E isto justamente porque, conforme assinalou a demandante, na sua inicial, ela exerceu a função de vendedora em várias lojas do reclamado, com horários diferenciados. Nas lojas das Mercês e do Iguatemi, por exemplo, afirma a autora que trabalhou das 08h00min às 20h00min. Na da Calçada, de outro modo, seu horário dependia do turno em que trabalhou - primeiro ou segundo, conforme salientado por sua testemunha.
Por essa razão, diante da diversidade das lojas por onde laborou a reclamante e, ainda, dos horários por ela própria informados, relacionados a cada estabelecimento do acionado, não há como se utilizar a testemunha da autora como base para o deferimento das horas extras de todo o período do vínculo de emprego.

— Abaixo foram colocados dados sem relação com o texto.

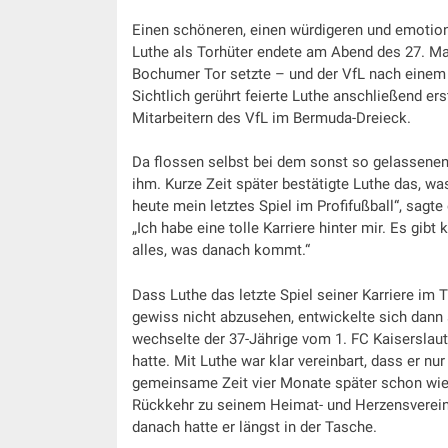
Einen schöneren, einen würdigeren und emotion
Luthe als Torhüter endete am Abend des 27. Ma
Bochumer Tor setzte – und der VfL nach einem 
Sichtlich gerührt feierte Luthe anschließend e
Mitarbeitern des VfL im Bermuda-Dreieck.
Da flossen selbst bei dem sonst so gelassenen
ihm. Kurze Zeit später bestätigte Luthe das, wa
heute mein letztes Spiel im Profifußball“, sagt
„Ich habe eine tolle Karriere hinter mir. Es gib
alles, was danach kommt.“
Dass Luthe das letzte Spiel seiner Karriere im
gewiss nicht abzusehen, entwickelte sich dann 
wechselte der 37-Jährige vom 1. FC Kaiserslaut
hatte. Mit Luthe war klar vereinbart, dass er nu
gemeinsame Zeit vier Monate später schon wiede
Rückkehr zu seinem Heimat- und Herzensverein i
danach hatte er längst in der Tasche.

A sentença, assim, deve ser mantida também no particular.
REPOUSO SEMANAL REMUNERADO. DIFERENÇAS
No tocante ao repouso semanal remunerado, contudo, tem razão a reclamante.
O pagamento de diferenças de repouso semanal remunerado em decorrência das horas extras decorre de lei, ex vi letra "a" do art. 7º, da Lei n.º 605/49.
O repouso semanal remunerado, com efeito, é calculado sobre o salário. Compondo as horas suplementares a sua remuneração, porque a ela se integra dada a habitualidade, por força do que dispõe o art. 457, da CLT, o repouso pago não levou em consideração as horas extras trabalhadas, o que importa deferimento das diferenças daí advindas.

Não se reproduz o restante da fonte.